Descending from the heights, like many people through history, our first stop was Saint-Jean-Pied-de-Port. Its medieval section is basically one main street, with perpendicular side streets (it’s not a hilltop town), adjacent to a river with a gorgeous little bridge. We saw school-bound kids crossing, stopping, as children will, to look in the water.
We were there early, and saw many shopkeepers opening for the day. You can tell that, although many shops catered to the tourists, people also live here—not many tourists buy apples by the kilo….

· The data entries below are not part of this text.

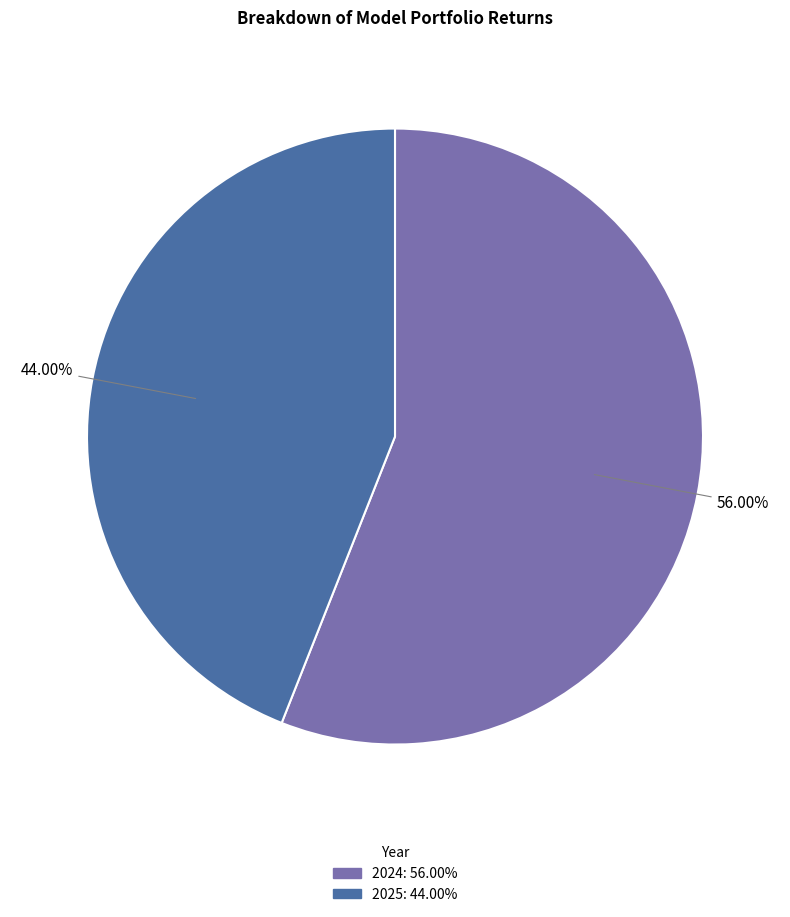

Combined, what portion of the pie is 2025 and 2024?

100.0%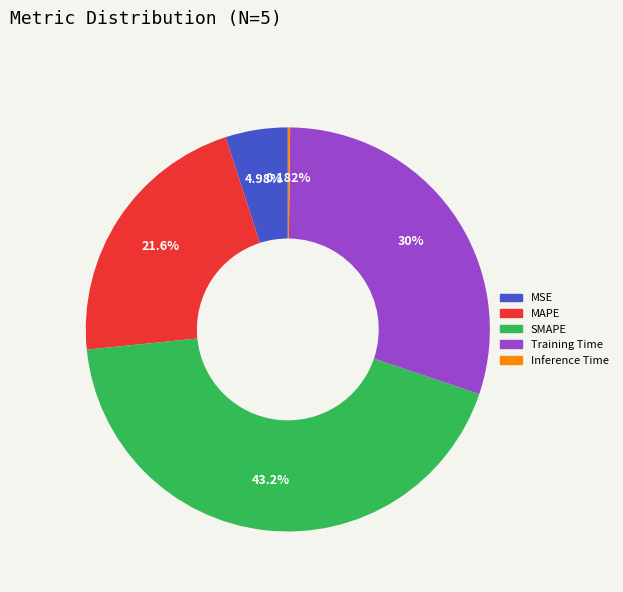

Do MSE and MAPE together represent more than half of the pie?

No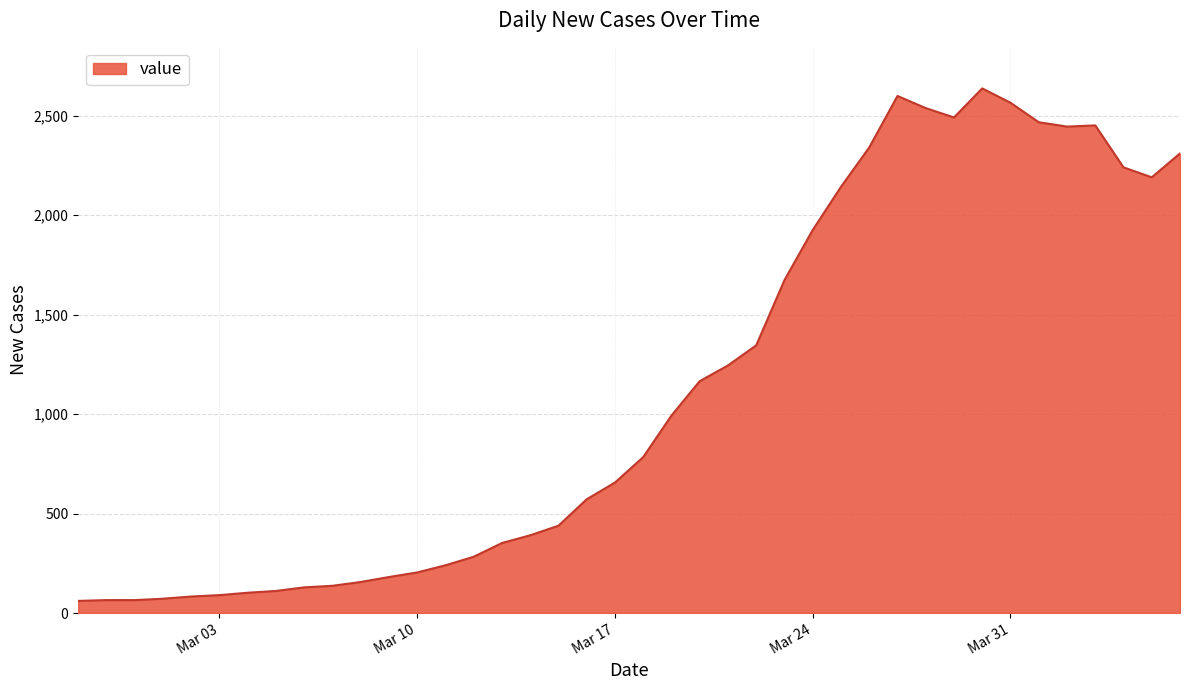

What is the difference between the maximum and minimum values?

2577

We detoured to Bidache to check out this ruined chateau. Without an appointment, we could only walk up to the front, but that by itself was pretty darned spectacular. We both found the tops of the stone window frames standing tall without their intended wall/roof partner-elements visually compelling.
How can this be last? Still, it was chronologically.
When we stood on the beach in the late afternoon, watching the surfing crowd trickle in (we theorized: after their day jobs), we knew we’d made tracks this day—from dawn in the Spanish Pyrenees to marine layer, late-day light on the Atlantic. What a great world.
11 October 2012 at 11:01 am
Maureen Meyers says:
all visually appealing in many different ways. Cool (or kewl, as Greg Keyes would say) pictures and day.
11 October 2012 at 4:36 pm
Ah the surfers… the winds are generally calmer nearer to dawn and dusk which makes for better wave formation and so real surfers will generally head out at those times.
Stuff I’ve learned living in SoCal and befriending surfers.